--- EXCERPT PROVIDED Enclosed Below ---

The key to the Cincinnati Reds winning a World Series lies with Nick Senzel. Whether Senzel is in a Reds uniform or not when it happens is still the key to their success. He could easily be the player of the decade for this team or the key trading chip in acquiring the player that brings a championship back to Cincinnati for the first time in over 30 years.
By all accounts almost anyone will tell you the future of this team revolves around Nick Senzel. It’s not hard to believe. On pure athletic ability alone I feel like I haven’t seen a talent like his in a Reds uniform since Barry Larkin. A natural third basemen, through college at Tennessee, he did everything he could to get on this roster as quick as possible.
When the Reds noticed they had a star in Suarez, they asked Senzel to move to second base. In 2018, while Scooter Gennett played an All Star season at second base, Senzel failed to make it to the majors due to an April injury that ended his season. Knowing that second base wasn’t going to be an option in 2019, Senzel learned to play center field at the major league level in just a few months. Not the easiest position to learn overnight let alone be the everyday starter.
Rather than be up front with what they were trying to do with Senzel, the Reds manipulated his service time by not having him on the 2019 Opening Day roster. While we were subjected to a month of Schebler struggling to hit .125, the Reds gained another year of contract control. The Reds would have Nick Senzel under team control through 2026. Senzel was born to hit a baseball. He did it throughout college and all levels of minor leagues. Nick looked, at worst, average at his newest position when he was finally called up May. Let’s not forget he only played 52 games in AAA.
He looked like a pro from his first game. Excellent plate discipline, underrated speed, and passed the eye test for anyone who questioned his hype. While his rookie season was cut short, he had a slash line of .285/.346/.475 entering August. Quickly after they (by they” I mean a hitting coach that is no longer here) asked him to switch his stance and he began dealing with injury and fell off quickly in August before having his season cut short due to injury. Nick Senzel has shown amazing athleticism, grit, and determination to succeed at every level.

--- End of Enclosed EXCERPT PROVIDED ---
--- GIVEN INFORMATION Enclosed Below ---

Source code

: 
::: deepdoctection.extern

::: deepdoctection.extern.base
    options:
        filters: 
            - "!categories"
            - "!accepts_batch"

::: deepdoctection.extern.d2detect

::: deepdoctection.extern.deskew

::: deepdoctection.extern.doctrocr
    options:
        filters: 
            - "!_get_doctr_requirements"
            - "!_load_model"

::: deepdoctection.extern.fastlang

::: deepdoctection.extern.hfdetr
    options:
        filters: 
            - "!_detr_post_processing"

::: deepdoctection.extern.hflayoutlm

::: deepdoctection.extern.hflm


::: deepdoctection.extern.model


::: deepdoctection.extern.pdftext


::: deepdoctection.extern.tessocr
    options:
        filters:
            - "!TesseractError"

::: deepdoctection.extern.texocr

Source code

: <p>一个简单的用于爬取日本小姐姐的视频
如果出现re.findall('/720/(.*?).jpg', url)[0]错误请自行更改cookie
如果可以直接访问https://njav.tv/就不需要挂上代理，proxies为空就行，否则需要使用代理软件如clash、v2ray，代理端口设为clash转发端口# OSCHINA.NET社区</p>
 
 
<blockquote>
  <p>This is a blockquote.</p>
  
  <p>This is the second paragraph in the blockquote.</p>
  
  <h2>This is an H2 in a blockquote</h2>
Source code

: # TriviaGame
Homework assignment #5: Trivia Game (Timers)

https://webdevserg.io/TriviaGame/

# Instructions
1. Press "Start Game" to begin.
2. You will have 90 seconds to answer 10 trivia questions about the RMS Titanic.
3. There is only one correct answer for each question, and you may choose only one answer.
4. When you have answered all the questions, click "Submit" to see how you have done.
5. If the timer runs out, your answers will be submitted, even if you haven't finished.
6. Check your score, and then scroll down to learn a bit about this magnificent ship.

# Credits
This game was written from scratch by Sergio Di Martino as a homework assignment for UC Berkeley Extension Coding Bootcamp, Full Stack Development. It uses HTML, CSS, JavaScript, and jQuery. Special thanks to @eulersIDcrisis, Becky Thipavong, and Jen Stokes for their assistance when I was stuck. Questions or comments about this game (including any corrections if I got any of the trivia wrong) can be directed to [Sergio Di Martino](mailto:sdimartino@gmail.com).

--- End of Enclosed GIVEN INFORMATION ---

• **WORK REQUIRED**:
Could you reproduce the piece on Nick Senzel and the Reds word for word, from start to finish? You won't need the saved entries for this.

• **PROBLEM SOLUTION**:
The key to the Cincinnati Reds winning a World Series lies with Nick Senzel. Whether Senzel is in a Reds uniform or not when it happens is still the key to their success. He could easily be the player of the decade for this team or the key trading chip in acquiring the player that brings a championship back to Cincinnati for the first time in over 30 years.
By all accounts almost anyone will tell you the future of this team revolves around Nick Senzel. It’s not hard to believe. On pure athletic ability alone I feel like I haven’t seen a talent like his in a Reds uniform since Barry Larkin. A natural third basemen, through college at Tennessee, he did everything he could to get on this roster as quick as possible.
When the Reds noticed they had a star in Suarez, they asked Senzel to move to second base. In 2018, while Scooter Gennett played an All Star season at second base, Senzel failed to make it to the majors due to an April injury that ended his season. Knowing that second base wasn’t going to be an option in 2019, Senzel learned to play center field at the major league level in just a few months. Not the easiest position to learn overnight let alone be the everyday starter.
Rather than be up front with what they were trying to do with Senzel, the Reds manipulated his service time by not having him on the 2019 Opening Day roster. While we were subjected to a month of Schebler struggling to hit .125, the Reds gained another year of contract control. The Reds would have Nick Senzel under team control through 2026. Senzel was born to hit a baseball. He did it throughout college and all levels of minor leagues. Nick looked, at worst, average at his newest position when he was finally called up May. Let’s not forget he only played 52 games in AAA.
He looked like a pro from his first game. Excellent plate discipline, underrated speed, and passed the eye test for anyone who questioned his hype. While his rookie season was cut short, he had a slash line of .285/.346/.475 entering August. Quickly after they (by they” I mean a hitting coach that is no longer here) asked him to switch his stance and he began dealing with injury and fell off quickly in August before having his season cut short due to injury. Nick Senzel has shown amazing athleticism, grit, and determination to succeed at every level.